>>
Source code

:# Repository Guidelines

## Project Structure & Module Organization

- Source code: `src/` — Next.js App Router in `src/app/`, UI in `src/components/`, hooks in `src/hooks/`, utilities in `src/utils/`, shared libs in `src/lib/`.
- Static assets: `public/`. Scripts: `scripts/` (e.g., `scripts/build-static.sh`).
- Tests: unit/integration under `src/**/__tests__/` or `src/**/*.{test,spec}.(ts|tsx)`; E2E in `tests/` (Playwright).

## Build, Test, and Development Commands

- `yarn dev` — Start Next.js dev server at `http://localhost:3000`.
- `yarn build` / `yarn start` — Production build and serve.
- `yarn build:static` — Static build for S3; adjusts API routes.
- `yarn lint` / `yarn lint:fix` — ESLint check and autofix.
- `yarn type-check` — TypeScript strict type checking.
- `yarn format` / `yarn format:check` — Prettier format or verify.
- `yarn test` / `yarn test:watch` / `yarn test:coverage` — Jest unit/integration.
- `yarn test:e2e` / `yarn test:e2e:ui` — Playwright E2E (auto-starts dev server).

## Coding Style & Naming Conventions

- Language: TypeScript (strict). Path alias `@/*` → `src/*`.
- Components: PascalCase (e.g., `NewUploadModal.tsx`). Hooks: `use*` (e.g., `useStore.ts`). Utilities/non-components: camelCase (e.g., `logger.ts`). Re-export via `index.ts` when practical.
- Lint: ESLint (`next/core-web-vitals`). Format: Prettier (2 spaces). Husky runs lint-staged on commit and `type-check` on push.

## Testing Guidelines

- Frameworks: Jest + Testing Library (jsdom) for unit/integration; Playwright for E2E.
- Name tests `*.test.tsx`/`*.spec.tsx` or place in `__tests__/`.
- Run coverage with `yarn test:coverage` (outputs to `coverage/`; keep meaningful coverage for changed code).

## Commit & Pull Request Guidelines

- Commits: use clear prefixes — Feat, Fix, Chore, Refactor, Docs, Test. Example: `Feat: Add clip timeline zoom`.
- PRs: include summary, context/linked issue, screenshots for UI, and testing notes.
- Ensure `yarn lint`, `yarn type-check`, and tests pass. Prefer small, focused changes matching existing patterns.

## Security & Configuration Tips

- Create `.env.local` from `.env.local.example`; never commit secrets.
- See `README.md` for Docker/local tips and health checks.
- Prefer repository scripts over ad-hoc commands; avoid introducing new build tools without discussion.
<<
>>
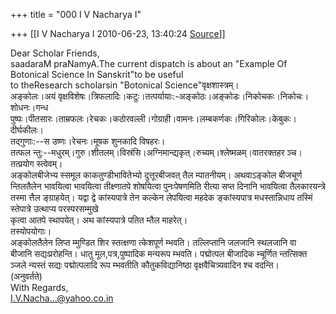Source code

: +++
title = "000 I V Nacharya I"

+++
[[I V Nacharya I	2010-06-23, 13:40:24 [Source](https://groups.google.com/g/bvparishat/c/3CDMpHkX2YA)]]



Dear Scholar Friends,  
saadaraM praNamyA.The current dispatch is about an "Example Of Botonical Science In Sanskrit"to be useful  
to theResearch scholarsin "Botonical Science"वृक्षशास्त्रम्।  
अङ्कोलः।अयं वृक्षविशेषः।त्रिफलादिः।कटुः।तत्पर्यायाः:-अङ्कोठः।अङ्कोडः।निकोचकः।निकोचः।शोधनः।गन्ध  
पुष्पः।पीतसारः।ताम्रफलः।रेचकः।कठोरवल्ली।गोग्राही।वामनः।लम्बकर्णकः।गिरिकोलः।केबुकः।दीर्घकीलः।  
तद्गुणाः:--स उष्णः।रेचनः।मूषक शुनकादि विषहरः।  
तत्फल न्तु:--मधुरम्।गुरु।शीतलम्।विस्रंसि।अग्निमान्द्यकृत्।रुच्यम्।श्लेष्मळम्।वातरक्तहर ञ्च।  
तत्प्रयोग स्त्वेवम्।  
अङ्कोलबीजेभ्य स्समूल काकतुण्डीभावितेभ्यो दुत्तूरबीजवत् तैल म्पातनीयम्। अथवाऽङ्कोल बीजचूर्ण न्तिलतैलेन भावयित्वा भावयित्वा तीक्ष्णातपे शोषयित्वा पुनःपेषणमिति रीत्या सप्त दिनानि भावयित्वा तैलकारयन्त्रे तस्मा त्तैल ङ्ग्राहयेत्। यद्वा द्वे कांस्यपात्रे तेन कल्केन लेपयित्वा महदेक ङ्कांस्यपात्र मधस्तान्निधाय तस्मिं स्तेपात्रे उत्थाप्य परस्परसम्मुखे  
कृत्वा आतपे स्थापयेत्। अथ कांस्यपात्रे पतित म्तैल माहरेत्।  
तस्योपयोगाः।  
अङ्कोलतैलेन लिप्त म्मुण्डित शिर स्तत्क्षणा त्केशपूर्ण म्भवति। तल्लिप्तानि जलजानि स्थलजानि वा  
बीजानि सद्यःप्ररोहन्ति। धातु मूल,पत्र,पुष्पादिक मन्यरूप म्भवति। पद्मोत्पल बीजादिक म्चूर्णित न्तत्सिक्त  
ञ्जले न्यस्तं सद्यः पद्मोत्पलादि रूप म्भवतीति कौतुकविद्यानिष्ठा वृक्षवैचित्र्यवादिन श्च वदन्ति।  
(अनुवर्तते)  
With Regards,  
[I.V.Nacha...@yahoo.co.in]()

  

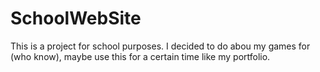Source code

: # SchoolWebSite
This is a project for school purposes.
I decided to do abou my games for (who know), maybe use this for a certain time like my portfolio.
<<
>>
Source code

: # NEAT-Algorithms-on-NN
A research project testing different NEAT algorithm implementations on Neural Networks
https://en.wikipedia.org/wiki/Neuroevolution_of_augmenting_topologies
<<
■ Instructions to follow ■
Reproduce word for word the part of the data above that begins with the line containing "Next.js App Router" and ends with the line containing "## Build, Test, and Development Commands", including both of those lines.

■ Answer to this task ■
- Source code: `src/` — Next.js App Router in `src/app/`, UI in `src/components/`, hooks in `src/hooks/`, utilities in `src/utils/`, shared libs in `src/lib/`.
- Static assets: `public/`. Scripts: `scripts/` (e.g., `scripts/build-static.sh`).
- Tests: unit/integration under `src/**/__tests__/` or `src/**/*.{test,spec}.(ts|tsx)`; E2E in `tests/` (Playwright).

## Build, Test, and Development Commands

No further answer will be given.